(Stored items from a collection)
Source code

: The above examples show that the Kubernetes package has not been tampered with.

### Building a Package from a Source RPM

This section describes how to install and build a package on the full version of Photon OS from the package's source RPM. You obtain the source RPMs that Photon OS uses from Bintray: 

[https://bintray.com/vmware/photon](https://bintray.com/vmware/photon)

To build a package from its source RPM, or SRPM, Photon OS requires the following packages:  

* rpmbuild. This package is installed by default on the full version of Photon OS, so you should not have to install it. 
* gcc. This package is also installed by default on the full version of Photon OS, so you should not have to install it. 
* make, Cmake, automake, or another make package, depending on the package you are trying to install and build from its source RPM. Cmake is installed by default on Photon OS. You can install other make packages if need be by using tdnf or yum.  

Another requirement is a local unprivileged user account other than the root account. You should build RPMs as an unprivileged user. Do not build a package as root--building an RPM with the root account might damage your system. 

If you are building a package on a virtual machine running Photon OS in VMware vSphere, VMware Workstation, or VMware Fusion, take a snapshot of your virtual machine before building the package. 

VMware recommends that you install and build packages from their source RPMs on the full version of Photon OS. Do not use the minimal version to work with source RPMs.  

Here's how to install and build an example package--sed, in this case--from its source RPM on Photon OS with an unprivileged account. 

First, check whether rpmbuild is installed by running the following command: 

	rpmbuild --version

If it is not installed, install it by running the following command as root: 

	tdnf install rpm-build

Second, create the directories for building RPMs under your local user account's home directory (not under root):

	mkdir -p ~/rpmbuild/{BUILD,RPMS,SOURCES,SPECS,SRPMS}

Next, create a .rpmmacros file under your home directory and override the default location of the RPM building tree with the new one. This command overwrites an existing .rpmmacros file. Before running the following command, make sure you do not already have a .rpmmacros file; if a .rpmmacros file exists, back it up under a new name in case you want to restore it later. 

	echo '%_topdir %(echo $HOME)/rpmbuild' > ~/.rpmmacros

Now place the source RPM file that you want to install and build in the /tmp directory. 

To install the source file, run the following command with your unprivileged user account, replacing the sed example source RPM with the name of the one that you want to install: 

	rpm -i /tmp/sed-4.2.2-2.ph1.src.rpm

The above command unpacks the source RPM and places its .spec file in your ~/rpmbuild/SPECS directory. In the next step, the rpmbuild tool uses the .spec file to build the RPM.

(What is needed) Copy each line of the records containing the string "SPECS".

(Solution)
	mkdir -p ~/rpmbuild/{BUILD,RPMS,SOURCES,SPECS,SRPMS}
The above command unpacks the source RPM and places its .spec file in your ~/rpmbuild/SPECS directory. In the next step, the rpmbuild tool uses the .spec file to build the RPM.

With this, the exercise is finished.